■ Quelltext ■
- - - - -

Filmclub Bali
   
 

SCHÖN, NACKT UND LIEBESTOLL

("Rivelazioni di un maniaco sessuale al capo della squadra mobile", Italien 1972) R: Roberto Bianchi Montero

In den Kreisen der Oberen Zehntausend geht ein Killer um. Sein Modus Operandi: schöne und vor allem untreue Ehegattinnen werden bespitzelt und ihre libidösen Fehltritte fotografiert, um sie hernach mit dem Messer zu meucheln. Die in flagranti erstellten Schnappschüsse findet man fein drapiert neben den Leichen. Unter den Frauen der gehobenen Gesellschaft geht die Angst um – keine ist unschuldig, jede kann es treffen. Denn alle sind sie schön, nackt und liebestoll! Kommissar Capuana (Farley Granger) ist zunächst ratlos, vermutet den mysteriösen Täter jedoch im Umfeld der Opfer. Kann er weitere Morde verhindern? Ist seine eigene Frau ihm treu? Ein Wettlauf gegen die Zeit und den Tod beginnt...

- - - - -

■ Vorliegende Einträge ■
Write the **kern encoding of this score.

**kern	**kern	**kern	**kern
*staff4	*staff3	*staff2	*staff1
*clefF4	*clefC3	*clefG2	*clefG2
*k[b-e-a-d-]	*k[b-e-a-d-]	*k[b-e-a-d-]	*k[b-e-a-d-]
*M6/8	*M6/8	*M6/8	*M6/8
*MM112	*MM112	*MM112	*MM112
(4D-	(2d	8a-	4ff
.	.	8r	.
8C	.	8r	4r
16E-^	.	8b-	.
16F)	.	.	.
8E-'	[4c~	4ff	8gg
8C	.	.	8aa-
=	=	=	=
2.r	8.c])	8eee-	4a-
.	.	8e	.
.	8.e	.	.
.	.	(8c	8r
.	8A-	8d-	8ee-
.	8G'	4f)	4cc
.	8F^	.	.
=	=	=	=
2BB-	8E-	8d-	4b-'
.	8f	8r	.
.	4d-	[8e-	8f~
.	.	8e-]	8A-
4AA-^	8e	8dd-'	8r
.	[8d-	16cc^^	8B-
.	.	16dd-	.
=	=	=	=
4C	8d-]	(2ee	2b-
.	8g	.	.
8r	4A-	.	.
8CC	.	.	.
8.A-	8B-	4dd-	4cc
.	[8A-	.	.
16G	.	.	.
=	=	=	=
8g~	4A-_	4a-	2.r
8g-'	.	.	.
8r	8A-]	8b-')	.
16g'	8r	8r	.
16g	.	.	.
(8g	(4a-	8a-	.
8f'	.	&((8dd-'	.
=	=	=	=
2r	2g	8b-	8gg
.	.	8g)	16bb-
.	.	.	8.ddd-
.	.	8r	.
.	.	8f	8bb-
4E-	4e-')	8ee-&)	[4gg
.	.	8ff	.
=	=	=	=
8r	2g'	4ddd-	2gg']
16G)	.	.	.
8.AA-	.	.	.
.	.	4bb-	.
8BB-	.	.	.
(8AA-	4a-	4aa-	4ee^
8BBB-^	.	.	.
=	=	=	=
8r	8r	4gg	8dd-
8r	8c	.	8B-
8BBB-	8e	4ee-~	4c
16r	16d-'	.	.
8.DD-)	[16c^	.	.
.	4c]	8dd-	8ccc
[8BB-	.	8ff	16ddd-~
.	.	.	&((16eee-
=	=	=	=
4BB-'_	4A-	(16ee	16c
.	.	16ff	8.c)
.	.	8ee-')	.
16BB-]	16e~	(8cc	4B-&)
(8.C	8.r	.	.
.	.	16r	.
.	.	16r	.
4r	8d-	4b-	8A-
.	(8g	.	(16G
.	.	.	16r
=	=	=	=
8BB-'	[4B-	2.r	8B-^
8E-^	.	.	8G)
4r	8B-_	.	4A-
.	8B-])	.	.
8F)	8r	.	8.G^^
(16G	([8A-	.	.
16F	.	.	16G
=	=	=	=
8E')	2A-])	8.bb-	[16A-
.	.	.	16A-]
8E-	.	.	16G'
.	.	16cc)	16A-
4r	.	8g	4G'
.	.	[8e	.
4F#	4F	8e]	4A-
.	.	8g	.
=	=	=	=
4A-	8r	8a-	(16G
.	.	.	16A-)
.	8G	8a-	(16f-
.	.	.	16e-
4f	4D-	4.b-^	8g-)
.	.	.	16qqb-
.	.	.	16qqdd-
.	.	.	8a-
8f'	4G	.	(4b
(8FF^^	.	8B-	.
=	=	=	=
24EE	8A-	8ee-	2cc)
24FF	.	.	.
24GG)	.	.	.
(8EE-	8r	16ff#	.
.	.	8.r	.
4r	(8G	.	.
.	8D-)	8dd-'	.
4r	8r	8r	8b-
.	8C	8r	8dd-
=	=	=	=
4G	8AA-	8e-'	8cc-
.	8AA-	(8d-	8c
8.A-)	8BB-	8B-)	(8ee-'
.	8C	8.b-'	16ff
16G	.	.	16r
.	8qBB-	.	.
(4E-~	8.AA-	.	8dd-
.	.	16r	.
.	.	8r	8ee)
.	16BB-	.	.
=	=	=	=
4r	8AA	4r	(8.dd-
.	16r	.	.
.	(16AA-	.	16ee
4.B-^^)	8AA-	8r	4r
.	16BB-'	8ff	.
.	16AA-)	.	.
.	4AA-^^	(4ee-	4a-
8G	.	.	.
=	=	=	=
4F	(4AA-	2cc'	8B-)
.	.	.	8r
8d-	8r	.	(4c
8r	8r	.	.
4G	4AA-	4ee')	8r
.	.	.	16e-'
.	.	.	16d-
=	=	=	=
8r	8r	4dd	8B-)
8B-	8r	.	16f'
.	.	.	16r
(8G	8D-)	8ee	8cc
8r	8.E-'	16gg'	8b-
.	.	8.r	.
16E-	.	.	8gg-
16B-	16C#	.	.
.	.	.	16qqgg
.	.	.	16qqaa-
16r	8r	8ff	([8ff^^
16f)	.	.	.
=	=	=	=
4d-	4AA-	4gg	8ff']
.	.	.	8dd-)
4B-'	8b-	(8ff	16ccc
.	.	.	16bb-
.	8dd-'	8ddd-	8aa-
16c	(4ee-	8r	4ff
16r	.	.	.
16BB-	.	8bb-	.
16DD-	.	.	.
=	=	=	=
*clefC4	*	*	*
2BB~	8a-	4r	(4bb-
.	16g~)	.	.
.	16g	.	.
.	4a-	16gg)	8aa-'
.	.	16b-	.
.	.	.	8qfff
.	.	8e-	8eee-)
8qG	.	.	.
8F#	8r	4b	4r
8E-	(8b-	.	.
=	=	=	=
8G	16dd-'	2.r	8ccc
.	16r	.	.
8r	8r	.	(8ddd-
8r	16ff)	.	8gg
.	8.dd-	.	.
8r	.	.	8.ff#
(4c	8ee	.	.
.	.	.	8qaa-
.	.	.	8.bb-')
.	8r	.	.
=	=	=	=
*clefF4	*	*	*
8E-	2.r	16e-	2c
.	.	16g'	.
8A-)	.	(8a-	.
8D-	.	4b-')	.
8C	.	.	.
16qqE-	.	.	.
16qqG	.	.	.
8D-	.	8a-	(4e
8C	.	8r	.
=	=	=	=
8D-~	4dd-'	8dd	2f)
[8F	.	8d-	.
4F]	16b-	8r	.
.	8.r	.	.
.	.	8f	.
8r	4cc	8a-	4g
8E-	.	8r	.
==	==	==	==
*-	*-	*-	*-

- - - - -

■ Aufgabenstellung ■
Welcher Schauspieler spielt laut der Filmbeschreibung Kommissar Capuana?

■ Antwort ■
Farley Granger